I shouted in return. Without thinking, I grabbed the bowl out of Mario's hand and, before he could utter a word of protest, threw the thing into the stream.

“Hey!” Mario shouted. “What the fuck, Jaz!”

“Keep that shit away from Chick,” I said, gritting my teeth to keep from raising my voice again.

“Oh, man,” Mario said in almost a whine. “That wasn't even mine. That was Travis's bowl. Man, now I have to go downtown to the head shop to replace that. You gonna pay for it?”

“No. Fuck off,” I said as I took a swallow of my beer to smother my anger. “Chick doesn't need to be messing with that. You keep that shit away from him. Keep it away from me too.”

“Since when did you become such a straight edge?” Mario asked me sullenly.

“Are you really asking me that question?” I asked, incredulous, but he wouldn't even look at me. Mario knew exactly why I hated the drug scene. I don't mean smoking a joint at a party or anything like that, but the hard stuff. The stuff that turned people into strangers. My dad's whole life had been one big party when I was a little kid. Ecstasy and mushrooms and LSD. He partied so much, he forgot to give a shit about what happened to me. Forgot soccer games and birthdays and weekend visitations.

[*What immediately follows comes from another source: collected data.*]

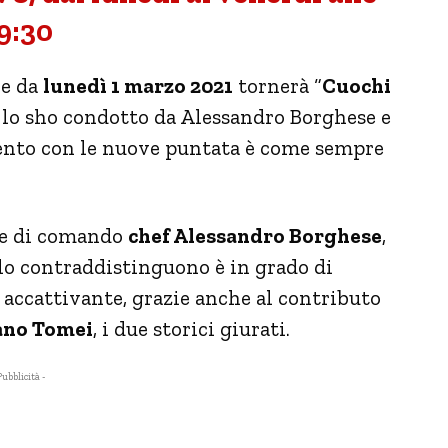
9:30
re da
lunedì 1 marzo 2021
tornerà “
Cuochi
, lo sho condotto da Alessandro Borghese e
ento con le nuove puntata è come sempre
nte di comando
chef Alessandro Borghese
,
 lo contraddistinguono è in grado di
 accattivante, grazie anche al contributo
ano Tomei
, i due storici giurati.
Pubblicità -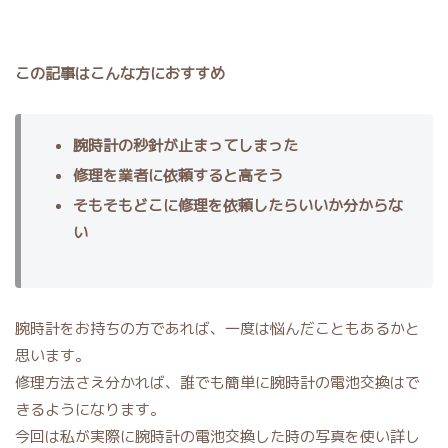
この記事はこんな方におすすめ
腕時計の秒針が止まってしまった
修理を業者に依頼すると高そう
そもそもどこに修理を依頼したらいいか分からな
い
腕時計をお持ちの方であれば、一度は悩んだこともあるかと
思います。
修理方法さえ分かれば、誰でも簡単に腕時計の電池交換はで
きるようになります。
今回は私が実際に腕時計の電池交換した時の写真を使い詳し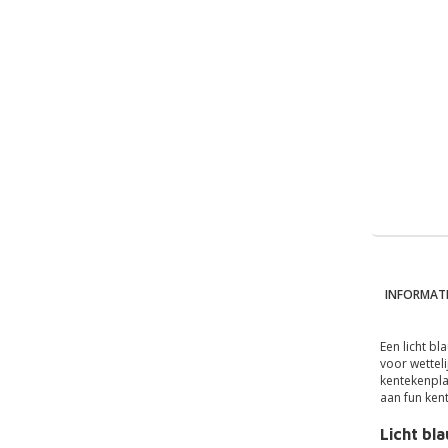
INFORMATI
Een licht b
voor wettel
kentekenpla
aan fun ken
Licht bl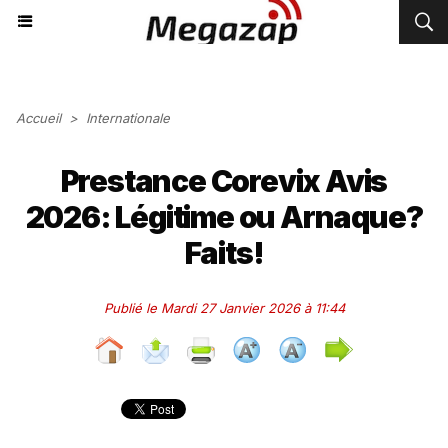
Accueil
>
Internationale
Prestance Corevix Avis
2026: Légitime ou Arnaque?
Faits!
Publié le Mardi 27 Janvier 2026 à 11:44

Chick shifted in his seat and the sound of his sneaker scraping against the rock was loud in the silence that hung between us.

Mario stood and moved to the edge of the boulder, leaned over as he tried to locate the bowl in the boil of water around the rocks. Chick and I just sat there, waiting to see if he was actually going to go diving for the bowl. I sure as hell wasn't going to help him. If Chick even offered, I was going to tell him to mind his own business.

After a minute Mario gave up on finding the bowl and said, “I'm taking off. I'll see you around.”

I didn't watch him go. Just finished my beer as I listened to the sound of his retreat across the rocks, a small splash and a muttered curse as his foot slipped off the rock closest to the bank of the stream. Then he was gone.

“He's just mad,” Chick said quietly. “He'll get over it.”

“Yeah, sure,” I said indifferently. “I'm hungry. Let's head over to Bad Habits, see if Chris will hook us up with a couple of burgers.”

CHAPTER EIGHT

Though it bothered Chick to see Mario and me argue, the truth was, Mario and I had been arguing like that since first grade. We had traded bloody noses and black eyes, insulted each other's mothers, and made comments about the inferior size of each other's dicks for a long time now. Sometimes I thought about apologizing after the fact or, if we had a particularly bad fight, it might occur to me to bring it up again to talk about it, though I never did. But usually, the insult or injury was forgotten within a few hours.

So it didn't surprise me the next day when Mario showed up at my door with a soccer ball tucked under one arm, an unlit cigarette behind his ear. “You up?” he called through the screen of the open window above the sofa bed.

Mom had left early that morning to open the store. She was the assistant manager of the Dollar General, a thirty-minute commute by bus. I was lying in bed, staring at the ceiling, trying to decide if there was any reason to get up and start the day.